▸ **Records**:
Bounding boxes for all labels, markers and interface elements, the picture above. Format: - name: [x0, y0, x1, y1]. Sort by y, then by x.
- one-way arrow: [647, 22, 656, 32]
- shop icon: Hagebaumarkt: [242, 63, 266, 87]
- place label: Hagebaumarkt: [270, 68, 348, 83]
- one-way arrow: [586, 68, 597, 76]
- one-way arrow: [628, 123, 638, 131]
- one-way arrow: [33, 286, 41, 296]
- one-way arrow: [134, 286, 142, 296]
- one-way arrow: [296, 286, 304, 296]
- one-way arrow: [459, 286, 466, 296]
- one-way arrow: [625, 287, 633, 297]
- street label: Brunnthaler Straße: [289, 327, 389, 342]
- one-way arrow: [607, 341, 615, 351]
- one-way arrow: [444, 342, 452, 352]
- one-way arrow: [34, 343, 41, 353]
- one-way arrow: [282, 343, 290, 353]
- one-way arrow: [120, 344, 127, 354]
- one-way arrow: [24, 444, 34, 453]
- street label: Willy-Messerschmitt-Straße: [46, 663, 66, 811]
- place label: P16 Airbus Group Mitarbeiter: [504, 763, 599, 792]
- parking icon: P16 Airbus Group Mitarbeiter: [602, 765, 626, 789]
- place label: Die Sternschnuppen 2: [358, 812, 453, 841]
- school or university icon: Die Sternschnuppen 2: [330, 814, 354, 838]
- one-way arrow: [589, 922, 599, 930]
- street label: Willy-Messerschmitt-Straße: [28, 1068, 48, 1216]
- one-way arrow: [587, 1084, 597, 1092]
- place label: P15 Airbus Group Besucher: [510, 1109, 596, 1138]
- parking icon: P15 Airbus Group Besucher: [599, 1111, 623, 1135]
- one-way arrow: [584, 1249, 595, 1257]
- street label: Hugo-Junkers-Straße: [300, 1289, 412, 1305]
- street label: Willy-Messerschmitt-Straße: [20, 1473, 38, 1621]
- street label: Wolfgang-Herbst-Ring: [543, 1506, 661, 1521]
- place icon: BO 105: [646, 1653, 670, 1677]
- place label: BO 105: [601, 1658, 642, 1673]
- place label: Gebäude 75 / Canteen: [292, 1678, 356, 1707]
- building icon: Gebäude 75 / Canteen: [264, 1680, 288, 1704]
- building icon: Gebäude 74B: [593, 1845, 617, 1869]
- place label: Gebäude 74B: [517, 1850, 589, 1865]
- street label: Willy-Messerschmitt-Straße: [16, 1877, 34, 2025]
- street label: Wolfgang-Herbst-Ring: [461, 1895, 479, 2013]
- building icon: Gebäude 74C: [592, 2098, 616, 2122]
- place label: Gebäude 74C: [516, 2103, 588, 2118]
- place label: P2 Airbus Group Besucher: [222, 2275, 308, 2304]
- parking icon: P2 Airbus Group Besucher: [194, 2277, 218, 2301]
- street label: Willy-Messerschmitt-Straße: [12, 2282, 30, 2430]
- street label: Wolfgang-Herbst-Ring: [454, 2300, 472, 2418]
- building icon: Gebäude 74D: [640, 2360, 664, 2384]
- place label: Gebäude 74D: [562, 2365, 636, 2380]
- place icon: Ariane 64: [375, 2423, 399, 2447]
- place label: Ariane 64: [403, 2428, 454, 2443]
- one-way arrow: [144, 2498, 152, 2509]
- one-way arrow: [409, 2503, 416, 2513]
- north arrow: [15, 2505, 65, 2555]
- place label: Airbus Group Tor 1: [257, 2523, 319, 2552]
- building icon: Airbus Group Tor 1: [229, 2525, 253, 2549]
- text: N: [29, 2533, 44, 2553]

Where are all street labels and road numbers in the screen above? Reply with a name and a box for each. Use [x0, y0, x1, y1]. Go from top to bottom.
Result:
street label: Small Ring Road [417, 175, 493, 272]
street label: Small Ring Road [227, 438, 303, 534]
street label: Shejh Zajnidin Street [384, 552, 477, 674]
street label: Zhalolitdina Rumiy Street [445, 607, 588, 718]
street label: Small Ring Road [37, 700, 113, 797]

▸ **What you are asked to do**:
Preserving every character, copy the records above out again.

▸ **Exercise output**:
Bounding boxes for all labels, markers and interface elements, the picture above. Format: - name: [x0, y0, x1, y1]. Sort by y, then by x.
- one-way arrow: [647, 22, 656, 32]
- shop icon: Hagebaumarkt: [242, 63, 266, 87]
- place label: Hagebaumarkt: [270, 68, 348, 83]
- one-way arrow: [586, 68, 597, 76]
- one-way arrow: [628, 123, 638, 131]
- one-way arrow: [33, 286, 41, 296]
- one-way arrow: [134, 286, 142, 296]
- one-way arrow: [296, 286, 304, 296]
- one-way arrow: [459, 286, 466, 296]
- one-way arrow: [625, 287, 633, 297]
- street label: Brunnthaler Straße: [289, 327, 389, 342]
- one-way arrow: [607, 341, 615, 351]
- one-way arrow: [444, 342, 452, 352]
- one-way arrow: [34, 343, 41, 353]
- one-way arrow: [282, 343, 290, 353]
- one-way arrow: [120, 344, 127, 354]
- one-way arrow: [24, 444, 34, 453]
- street label: Willy-Messerschmitt-Straße: [46, 663, 66, 811]
- place label: P16 Airbus Group Mitarbeiter: [504, 763, 599, 792]
- parking icon: P16 Airbus Group Mitarbeiter: [602, 765, 626, 789]
- place label: Die Sternschnuppen 2: [358, 812, 453, 841]
- school or university icon: Die Sternschnuppen 2: [330, 814, 354, 838]
- one-way arrow: [589, 922, 599, 930]
- street label: Willy-Messerschmitt-Straße: [28, 1068, 48, 1216]
- one-way arrow: [587, 1084, 597, 1092]
- place label: P15 Airbus Group Besucher: [510, 1109, 596, 1138]
- parking icon: P15 Airbus Group Besucher: [599, 1111, 623, 1135]
- one-way arrow: [584, 1249, 595, 1257]
- street label: Hugo-Junkers-Straße: [300, 1289, 412, 1305]
- street label: Willy-Messerschmitt-Straße: [20, 1473, 38, 1621]
- street label: Wolfgang-Herbst-Ring: [543, 1506, 661, 1521]
- place icon: BO 105: [646, 1653, 670, 1677]
- place label: BO 105: [601, 1658, 642, 1673]
- place label: Gebäude 75 / Canteen: [292, 1678, 356, 1707]
- building icon: Gebäude 75 / Canteen: [264, 1680, 288, 1704]
- building icon: Gebäude 74B: [593, 1845, 617, 1869]
- place label: Gebäude 74B: [517, 1850, 589, 1865]
- street label: Willy-Messerschmitt-Straße: [16, 1877, 34, 2025]
- street label: Wolfgang-Herbst-Ring: [461, 1895, 479, 2013]
- building icon: Gebäude 74C: [592, 2098, 616, 2122]
- place label: Gebäude 74C: [516, 2103, 588, 2118]
- place label: P2 Airbus Group Besucher: [222, 2275, 308, 2304]
- parking icon: P2 Airbus Group Besucher: [194, 2277, 218, 2301]
- street label: Willy-Messerschmitt-Straße: [12, 2282, 30, 2430]
- street label: Wolfgang-Herbst-Ring: [454, 2300, 472, 2418]
- building icon: Gebäude 74D: [640, 2360, 664, 2384]
- place label: Gebäude 74D: [562, 2365, 636, 2380]
- place icon: Ariane 64: [375, 2423, 399, 2447]
- place label: Ariane 64: [403, 2428, 454, 2443]
- one-way arrow: [144, 2498, 152, 2509]
- one-way arrow: [409, 2503, 416, 2513]
- north arrow: [15, 2505, 65, 2555]
- place label: Airbus Group Tor 1: [257, 2523, 319, 2552]
- building icon: Airbus Group Tor 1: [229, 2525, 253, 2549]
- text: N: [29, 2533, 44, 2553]

Where are all street labels and road numbers in the screen above? Reply with a name and a box for each. Use [x0, y0, x1, y1]. Go from top to bottom.
Result:
street label: Small Ring Road [417, 175, 493, 272]
street label: Small Ring Road [227, 438, 303, 534]
street label: Shejh Zajnidin Street [384, 552, 477, 674]
street label: Zhalolitdina Rumiy Street [445, 607, 588, 718]
street label: Small Ring Road [37, 700, 113, 797]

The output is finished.